## DOCUMENT
• • • • •

# Into 4th Month of Reconciliation



## Sparkles422

And it's going very very well. We have talked to saturation point. I have no more questions, he has no more questions and now we are enjoying each other's company.

We are kayaking, golfing and hiking again. It's better than before because of the open communication.

If I were to put one item at the top of the reconciliation musts (well two actually), they would be:

love
communication

It helps that we never fell out of love and it helps that we are willing to look at ourselves and see where the problems actually begin; within our self.


----------



## 2nd_t!me iz_best

good for you sparkles.
hope all continues to go very well for you and only gets better.


----------



## This is me

Thanks for sharing the good news. God knows we need more of it so people can invision good stuff for a change.


----------



## Awakening2012

Thank you for the hopeful story, and congrats on re-uniting!


----------



## MissK

That is great news Sparkles. I pray that you both continue to nurture your marriage and that you continue to grow in love and have a happy marriage. Be blessed always you too.


----------



## Mtts

So nice to read. I wish you guys well and makes me hopeful that although not always the case, it does actually happen. 

Keep us updated, love to see it grow and know you guys make it alright.


----------



## daisygirl 41

Hows it going Sparkles?

• • • • •

## STORED ROWS
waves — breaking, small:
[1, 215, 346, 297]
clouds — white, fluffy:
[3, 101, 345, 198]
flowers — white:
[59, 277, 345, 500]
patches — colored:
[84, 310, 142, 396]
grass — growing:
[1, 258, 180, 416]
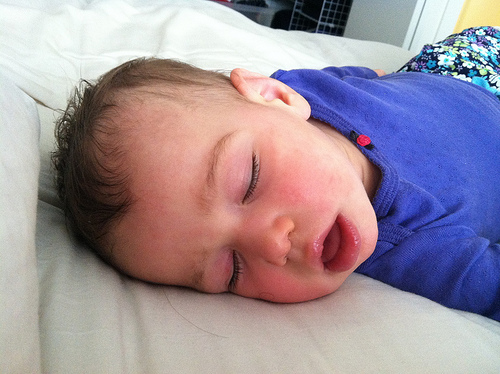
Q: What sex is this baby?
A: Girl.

• • • • •

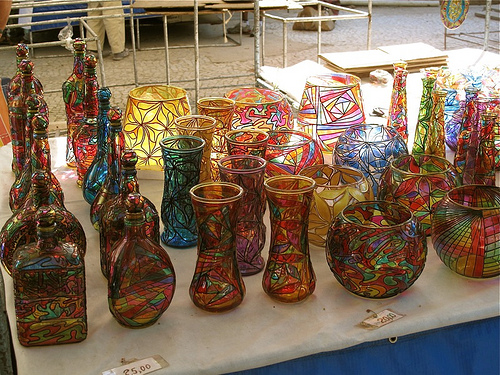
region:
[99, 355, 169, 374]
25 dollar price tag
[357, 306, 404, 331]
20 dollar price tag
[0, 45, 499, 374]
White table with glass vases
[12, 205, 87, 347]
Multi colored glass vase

• • • • •

## WRITTEN EXERCISE A
In the forum thread about reconciliation, which two items does Sparkles422 place at the top of the reconciliation musts?
## WRITTEN EXERCISE B
Pick up the forum thread about reconciliation after its last post and write what comes next.

## RESULT A
Love and communication.

## RESULT B
----------



## Sparkles422

Things are coming along pretty much the way I imagined them. My partner is away for 2 weeks camping and hiking and I am doing finals in school.

The reception in his area for cell use and internet is very dicey and I received a tail end of a text which made me uneasy. It's the trust issue. I immediately was concerned and text back did he text the wrong person? Well, he sent me the full text and there was warmth and miss yous etc...and I tried to cover up.

But that's not how we work on openess and communication. So I admitted my trust issue is still there and he felt completely flat. But I reminded both he and I that we said this would be a slow process, that it was one brick at a time to rebuild the bridge and not to get upset. It's all part of the process.

Trust is taking time but it is alot better than it was in January, when this reconciliation began.

Thank you for asking.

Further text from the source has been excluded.